Nonetheless, the Robbins cite Kneipp to argue that by failing to take action to remove the children, CYS “used their authority to create an opportunity which otherwise would not have existed for the specific harm to occur. Plaintiffs need not show an affirmative act to fulfill this requirement.” Appellants’ brief at 21 (emphasis added). This assertion, however, is belied by the extended review of federal caselaw in Kneipp, which contrasts the cases of affirmative State action (where a claim was recognized) with the cases involving failure to act (where it was not) and concludes that, “ ‘[liability under the state created danger theory is predicated upon the States’ affirmative acts which work to plaintiffs’ detriments in terms of exposure to danger.’ ” Kneipp, 95 F.3d at 1207 (quoting D.R. v. Middle Bucks Area Vocational Tech. Sch., 972 F.2d 1364, 1374 (3d Cir.1992), cert. denied, 506 U.S. 1079, 113 S.Ct. 1045, 122 L.Ed.2d 354 (1993)) (emphasis added). See also Estate of Burke v. Mahoney City, 40 F.Supp.2d. 274, 280-81 (E.D.Pa.1999), aff'd, 213 F.3d 628 (3d Cir.2000). While the Third Circuit has subsequently raised some question about this distinction in Morse v. Lower Merion School District, 132 F.3d 902, 914 (3d Cir.1997) (noting that “the line between an affirmative act and an omission is difficult to draw”), we are persuaded that the approach taken by the Kneipp court, which is consistent with the holdings of the other federal circuits, is both sound and faithful to the holding of DeShaney. As the trial court noted in the case sub judice, the Supreme Court “expressly held that the State could not be considered to have created the danger to the minor plaintiff under circumstances even more compelling [DeShaney] than those of the present case [Robbins].” Robbins v. Cumberland County Children and Youth Servs., No. 97-4669 (C.C.P. Cumberland County, filed January 15, 1999), slip op. at 14. (hereinafter Trial Court Opinion). Accordingly, we conclude that the Robbins have failed to allege a constitutional violation based upon the state-created danger theory.
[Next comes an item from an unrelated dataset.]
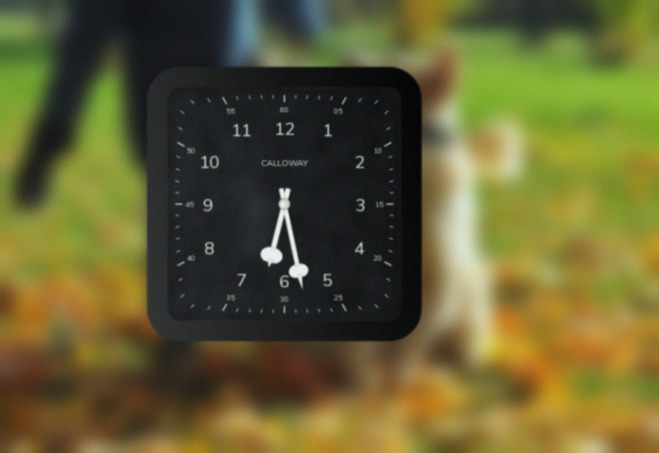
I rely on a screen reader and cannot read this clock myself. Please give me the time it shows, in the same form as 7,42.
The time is 6,28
2. Special Relationship Theory
The special relationship theory provides that liability can arise under Section 1983 for acts committed by private citizens only if the State entered into a special relationship with the plaintiff under which it assumed a duty to ensure the plaintiffs continued well-being. The Robbins allege that by accepting the referral of abuse, CYS accepted a duty to protect Seth from harm and entered into a special relationship with him and, despite that relationship, CYS acted with deliberate indifference and in reckless disregard of the high degree of foreseeable danger to Seth. However, as the Third Circuit noted in Kneipp, the relationship required under [1249]*1249the special relationship theory “has a custodial element to it — the State must affirmatively act to restrain an individual’s freedom to act on his or her own behalf either through incarceration, institutionalization, or some other comparable limit of personal liberty.” 95 F.3d at 1209 n. 22. See also Collins, 503 U.S. at 127-28, 112 S.Ct. 1061, 117 L.Ed.2d 261 (1992) and Pearson, 988 F.Supp. at 855. This interpretation, like that regarding the state-created danger theory, is faithful to the concept set forth in DeShaney, that “[t]he affirmative duty to protect arises not from the State’s knowledge of the individual’s predicament or from its expressions of intent to help him, but from the limitation which it has imposed on his freedom to act on his own behalf.” 489 U.S. at 200, 109 S.Ct. 998, 103 L.Ed.2d 249. Thus, because the complaint fails to allege any restraint by the State on Seth’s personal liberty prior to his removal from the Fitzgerald home, the Robbins have failed to state a cause of action under the special relationship theory for the injuries which occurred while he remained in his mother’s care.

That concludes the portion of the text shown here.